**What this task involves:** Exactly as they appear below, repeat the lines from the one with "high-grade glioma stained" through the one with "histopathology image demonstrates", and no others.

**Entries supplied:**
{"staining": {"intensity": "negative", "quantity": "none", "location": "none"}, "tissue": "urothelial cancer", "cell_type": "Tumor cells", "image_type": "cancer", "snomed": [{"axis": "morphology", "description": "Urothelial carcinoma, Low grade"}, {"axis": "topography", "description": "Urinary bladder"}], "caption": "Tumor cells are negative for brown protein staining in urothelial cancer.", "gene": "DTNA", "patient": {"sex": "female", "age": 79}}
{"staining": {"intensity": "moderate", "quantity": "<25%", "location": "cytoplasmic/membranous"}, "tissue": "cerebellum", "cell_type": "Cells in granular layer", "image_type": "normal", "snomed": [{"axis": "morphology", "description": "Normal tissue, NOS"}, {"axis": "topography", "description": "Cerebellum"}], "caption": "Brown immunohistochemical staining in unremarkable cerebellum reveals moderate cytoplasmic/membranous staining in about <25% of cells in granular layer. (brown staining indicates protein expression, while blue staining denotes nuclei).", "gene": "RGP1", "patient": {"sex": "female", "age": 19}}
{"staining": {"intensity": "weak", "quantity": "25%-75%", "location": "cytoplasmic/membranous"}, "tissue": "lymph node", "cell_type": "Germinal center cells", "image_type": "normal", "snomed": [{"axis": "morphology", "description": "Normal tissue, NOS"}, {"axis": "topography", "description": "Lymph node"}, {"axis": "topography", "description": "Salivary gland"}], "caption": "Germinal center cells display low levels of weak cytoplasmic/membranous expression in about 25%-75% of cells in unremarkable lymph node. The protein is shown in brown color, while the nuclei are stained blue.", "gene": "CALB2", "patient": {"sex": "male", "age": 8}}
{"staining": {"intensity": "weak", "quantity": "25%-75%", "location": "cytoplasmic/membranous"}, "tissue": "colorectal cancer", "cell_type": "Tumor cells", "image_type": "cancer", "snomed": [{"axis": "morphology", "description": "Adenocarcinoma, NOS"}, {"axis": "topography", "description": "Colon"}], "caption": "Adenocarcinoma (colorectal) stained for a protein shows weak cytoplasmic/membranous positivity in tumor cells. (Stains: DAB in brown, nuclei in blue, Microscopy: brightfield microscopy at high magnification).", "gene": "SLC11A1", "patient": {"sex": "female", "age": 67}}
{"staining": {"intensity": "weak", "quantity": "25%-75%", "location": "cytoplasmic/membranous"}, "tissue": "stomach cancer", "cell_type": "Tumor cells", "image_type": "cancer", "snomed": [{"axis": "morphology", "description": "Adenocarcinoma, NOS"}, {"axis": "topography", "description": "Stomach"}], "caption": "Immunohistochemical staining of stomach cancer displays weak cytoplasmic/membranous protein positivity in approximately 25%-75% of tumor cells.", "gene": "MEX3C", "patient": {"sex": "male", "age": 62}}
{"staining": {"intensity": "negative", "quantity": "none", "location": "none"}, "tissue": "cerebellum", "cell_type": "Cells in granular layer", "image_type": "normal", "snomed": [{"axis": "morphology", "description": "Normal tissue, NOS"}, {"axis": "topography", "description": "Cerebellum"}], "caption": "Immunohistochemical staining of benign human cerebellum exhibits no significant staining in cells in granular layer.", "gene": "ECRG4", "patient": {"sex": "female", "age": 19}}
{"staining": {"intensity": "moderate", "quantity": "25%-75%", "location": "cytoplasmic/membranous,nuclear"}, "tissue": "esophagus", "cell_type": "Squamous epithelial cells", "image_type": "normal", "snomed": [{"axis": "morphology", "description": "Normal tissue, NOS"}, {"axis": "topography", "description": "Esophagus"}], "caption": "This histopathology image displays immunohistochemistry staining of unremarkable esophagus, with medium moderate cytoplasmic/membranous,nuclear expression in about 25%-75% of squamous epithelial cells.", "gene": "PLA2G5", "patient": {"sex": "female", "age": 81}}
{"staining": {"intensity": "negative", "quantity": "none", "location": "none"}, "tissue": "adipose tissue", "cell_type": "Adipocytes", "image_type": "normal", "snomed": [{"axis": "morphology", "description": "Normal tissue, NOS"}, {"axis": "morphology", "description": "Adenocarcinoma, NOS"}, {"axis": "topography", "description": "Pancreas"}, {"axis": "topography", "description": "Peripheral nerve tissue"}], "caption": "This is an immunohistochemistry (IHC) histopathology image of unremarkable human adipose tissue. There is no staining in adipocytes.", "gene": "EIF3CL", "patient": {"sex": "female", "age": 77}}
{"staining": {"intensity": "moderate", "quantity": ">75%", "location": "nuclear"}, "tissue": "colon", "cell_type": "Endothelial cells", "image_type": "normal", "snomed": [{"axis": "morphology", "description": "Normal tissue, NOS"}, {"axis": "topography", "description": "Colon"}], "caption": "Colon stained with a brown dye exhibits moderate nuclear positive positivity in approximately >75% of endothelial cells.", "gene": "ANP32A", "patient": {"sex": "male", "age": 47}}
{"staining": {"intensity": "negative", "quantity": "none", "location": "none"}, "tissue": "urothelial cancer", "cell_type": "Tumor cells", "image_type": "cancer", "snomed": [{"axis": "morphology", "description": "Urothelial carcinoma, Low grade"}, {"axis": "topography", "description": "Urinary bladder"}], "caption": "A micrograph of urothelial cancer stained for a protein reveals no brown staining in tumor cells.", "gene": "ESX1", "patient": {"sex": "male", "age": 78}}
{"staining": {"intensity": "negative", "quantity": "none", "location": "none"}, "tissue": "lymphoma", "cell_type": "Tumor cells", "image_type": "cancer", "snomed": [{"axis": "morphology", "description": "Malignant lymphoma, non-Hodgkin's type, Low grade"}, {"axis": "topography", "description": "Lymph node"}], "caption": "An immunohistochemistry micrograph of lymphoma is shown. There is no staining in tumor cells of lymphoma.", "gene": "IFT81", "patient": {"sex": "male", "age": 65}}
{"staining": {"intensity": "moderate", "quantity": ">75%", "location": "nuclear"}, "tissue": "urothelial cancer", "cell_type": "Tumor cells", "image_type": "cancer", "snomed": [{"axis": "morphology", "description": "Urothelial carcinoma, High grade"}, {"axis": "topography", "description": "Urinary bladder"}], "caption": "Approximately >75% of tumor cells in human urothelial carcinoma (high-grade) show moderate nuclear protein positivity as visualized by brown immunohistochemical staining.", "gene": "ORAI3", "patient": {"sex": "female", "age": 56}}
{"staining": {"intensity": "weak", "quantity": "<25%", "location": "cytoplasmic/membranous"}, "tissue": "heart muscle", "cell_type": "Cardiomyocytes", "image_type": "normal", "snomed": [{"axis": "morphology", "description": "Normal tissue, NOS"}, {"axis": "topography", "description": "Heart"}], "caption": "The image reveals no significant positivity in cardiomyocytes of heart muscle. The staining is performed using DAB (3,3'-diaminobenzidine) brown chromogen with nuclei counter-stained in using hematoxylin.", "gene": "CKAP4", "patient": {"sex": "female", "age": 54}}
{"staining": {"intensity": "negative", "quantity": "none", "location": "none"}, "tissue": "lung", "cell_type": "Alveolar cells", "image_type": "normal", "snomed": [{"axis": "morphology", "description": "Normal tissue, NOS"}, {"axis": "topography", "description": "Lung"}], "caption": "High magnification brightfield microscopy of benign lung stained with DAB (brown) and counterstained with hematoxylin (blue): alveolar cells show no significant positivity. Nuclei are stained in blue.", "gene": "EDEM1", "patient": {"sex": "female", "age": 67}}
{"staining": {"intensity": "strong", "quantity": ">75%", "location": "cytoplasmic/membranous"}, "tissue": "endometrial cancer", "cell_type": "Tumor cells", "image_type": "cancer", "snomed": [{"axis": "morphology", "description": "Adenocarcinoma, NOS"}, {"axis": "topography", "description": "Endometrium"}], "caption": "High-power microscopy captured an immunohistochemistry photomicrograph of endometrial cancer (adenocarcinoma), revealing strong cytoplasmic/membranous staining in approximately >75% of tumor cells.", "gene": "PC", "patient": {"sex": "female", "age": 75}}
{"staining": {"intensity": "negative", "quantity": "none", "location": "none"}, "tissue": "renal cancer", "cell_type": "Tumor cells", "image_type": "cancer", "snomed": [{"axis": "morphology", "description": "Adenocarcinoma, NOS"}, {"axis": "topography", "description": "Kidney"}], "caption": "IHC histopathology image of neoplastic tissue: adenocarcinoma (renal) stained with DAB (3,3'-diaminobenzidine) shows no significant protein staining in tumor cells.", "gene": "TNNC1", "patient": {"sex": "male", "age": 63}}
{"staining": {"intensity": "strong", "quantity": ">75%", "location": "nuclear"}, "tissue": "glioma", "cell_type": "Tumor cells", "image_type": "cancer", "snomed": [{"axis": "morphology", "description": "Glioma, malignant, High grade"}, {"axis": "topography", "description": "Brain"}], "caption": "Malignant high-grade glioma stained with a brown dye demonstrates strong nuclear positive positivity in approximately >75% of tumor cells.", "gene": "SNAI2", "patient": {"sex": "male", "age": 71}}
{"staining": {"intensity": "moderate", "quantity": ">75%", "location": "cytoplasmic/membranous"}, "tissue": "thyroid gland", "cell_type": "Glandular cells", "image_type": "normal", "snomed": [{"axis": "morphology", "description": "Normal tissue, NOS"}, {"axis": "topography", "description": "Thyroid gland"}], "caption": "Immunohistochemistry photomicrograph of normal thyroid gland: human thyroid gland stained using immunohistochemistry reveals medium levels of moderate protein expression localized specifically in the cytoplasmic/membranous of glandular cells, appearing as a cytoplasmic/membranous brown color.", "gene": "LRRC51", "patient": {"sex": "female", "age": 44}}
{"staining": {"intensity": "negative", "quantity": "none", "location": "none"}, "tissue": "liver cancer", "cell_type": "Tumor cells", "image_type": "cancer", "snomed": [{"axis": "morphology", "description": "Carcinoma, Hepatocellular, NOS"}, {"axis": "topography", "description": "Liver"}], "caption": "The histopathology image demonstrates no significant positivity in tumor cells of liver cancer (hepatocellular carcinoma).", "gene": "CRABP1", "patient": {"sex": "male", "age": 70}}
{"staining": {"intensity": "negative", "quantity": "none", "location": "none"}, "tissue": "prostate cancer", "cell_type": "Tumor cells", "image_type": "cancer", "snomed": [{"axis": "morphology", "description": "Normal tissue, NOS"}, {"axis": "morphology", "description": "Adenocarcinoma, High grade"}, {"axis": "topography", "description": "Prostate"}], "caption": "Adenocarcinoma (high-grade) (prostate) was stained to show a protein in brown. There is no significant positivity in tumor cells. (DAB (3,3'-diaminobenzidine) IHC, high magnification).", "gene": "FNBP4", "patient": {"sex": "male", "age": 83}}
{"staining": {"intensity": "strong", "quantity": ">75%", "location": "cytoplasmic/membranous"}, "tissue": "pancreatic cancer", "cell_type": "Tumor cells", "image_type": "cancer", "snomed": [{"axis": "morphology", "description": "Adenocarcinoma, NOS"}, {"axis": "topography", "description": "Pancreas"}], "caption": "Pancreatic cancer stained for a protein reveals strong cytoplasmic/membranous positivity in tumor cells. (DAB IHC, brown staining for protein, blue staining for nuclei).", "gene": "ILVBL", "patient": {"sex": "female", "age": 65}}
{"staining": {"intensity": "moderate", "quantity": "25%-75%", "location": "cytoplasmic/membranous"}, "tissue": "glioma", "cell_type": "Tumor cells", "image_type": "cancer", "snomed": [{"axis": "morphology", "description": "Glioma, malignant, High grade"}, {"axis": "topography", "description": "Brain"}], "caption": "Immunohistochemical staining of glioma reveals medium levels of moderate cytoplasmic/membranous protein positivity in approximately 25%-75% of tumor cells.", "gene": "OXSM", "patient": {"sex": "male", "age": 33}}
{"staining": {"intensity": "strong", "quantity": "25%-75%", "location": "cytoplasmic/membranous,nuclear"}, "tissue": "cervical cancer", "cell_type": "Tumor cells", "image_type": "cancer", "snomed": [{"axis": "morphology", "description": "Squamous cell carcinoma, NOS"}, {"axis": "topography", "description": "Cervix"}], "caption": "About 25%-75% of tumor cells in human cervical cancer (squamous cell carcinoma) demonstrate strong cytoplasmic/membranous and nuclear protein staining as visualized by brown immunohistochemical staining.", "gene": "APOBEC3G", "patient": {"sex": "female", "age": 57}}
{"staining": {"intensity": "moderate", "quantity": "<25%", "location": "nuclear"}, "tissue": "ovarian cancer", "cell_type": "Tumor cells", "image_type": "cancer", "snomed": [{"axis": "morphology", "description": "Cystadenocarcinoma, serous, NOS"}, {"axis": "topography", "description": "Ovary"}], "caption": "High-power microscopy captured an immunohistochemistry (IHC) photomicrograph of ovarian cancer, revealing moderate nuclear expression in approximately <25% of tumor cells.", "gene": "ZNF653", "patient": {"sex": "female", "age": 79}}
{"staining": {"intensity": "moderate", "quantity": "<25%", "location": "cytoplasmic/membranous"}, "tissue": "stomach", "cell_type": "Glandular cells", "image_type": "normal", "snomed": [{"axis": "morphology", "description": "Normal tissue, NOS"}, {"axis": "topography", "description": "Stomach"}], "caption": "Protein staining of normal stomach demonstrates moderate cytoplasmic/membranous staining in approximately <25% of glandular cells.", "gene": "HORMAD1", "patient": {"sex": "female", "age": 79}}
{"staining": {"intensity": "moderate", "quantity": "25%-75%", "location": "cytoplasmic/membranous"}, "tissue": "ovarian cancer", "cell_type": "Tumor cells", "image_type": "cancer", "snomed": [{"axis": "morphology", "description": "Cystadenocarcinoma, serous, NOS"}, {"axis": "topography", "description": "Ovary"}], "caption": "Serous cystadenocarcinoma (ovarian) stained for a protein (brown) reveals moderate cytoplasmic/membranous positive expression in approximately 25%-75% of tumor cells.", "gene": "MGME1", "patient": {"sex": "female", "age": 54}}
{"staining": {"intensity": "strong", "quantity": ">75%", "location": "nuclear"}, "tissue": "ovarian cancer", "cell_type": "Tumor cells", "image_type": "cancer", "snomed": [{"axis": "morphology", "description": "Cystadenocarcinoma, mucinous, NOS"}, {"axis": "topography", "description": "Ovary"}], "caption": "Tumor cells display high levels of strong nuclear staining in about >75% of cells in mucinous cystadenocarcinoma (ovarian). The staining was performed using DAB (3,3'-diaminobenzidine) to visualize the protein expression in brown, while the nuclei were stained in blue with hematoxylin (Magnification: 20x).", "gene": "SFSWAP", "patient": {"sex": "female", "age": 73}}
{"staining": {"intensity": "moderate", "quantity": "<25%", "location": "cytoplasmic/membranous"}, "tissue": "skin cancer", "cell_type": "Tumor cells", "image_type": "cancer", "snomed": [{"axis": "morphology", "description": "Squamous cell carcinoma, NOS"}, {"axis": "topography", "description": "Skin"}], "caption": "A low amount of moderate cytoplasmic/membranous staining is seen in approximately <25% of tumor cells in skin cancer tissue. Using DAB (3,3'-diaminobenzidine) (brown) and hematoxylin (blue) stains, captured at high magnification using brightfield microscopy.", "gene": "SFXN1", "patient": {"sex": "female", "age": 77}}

**Result of this task:**
{"staining": {"intensity": "strong", "quantity": ">75%", "location": "nuclear"}, "tissue": "glioma", "cell_type": "Tumor cells", "image_type": "cancer", "snomed": [{"axis": "morphology", "description": "Glioma, malignant, High grade"}, {"axis": "topography", "description": "Brain"}], "caption": "Malignant high-grade glioma stained with a brown dye demonstrates strong nuclear positive positivity in approximately >75% of tumor cells.", "gene": "SNAI2", "patient": {"sex": "male", "age": 71}}
{"staining": {"intensity": "moderate", "quantity": ">75%", "location": "cytoplasmic/membranous"}, "tissue": "thyroid gland", "cell_type": "Glandular cells", "image_type": "normal", "snomed": [{"axis": "morphology", "description": "Normal tissue, NOS"}, {"axis": "topography", "description": "Thyroid gland"}], "caption": "Immunohistochemistry photomicrograph of normal thyroid gland: human thyroid gland stained using immunohistochemistry reveals medium levels of moderate protein expression localized specifically in the cytoplasmic/membranous of glandular cells, appearing as a cytoplasmic/membranous brown color.", "gene": "LRRC51", "patient": {"sex": "female", "age": 44}}
{"staining": {"intensity": "negative", "quantity": "none", "location": "none"}, "tissue": "liver cancer", "cell_type": "Tumor cells", "image_type": "cancer", "snomed": [{"axis": "morphology", "description": "Carcinoma, Hepatocellular, NOS"}, {"axis": "topography", "description": "Liver"}], "caption": "The histopathology image demonstrates no significant positivity in tumor cells of liver cancer (hepatocellular carcinoma).", "gene": "CRABP1", "patient": {"sex": "male", "age": 70}}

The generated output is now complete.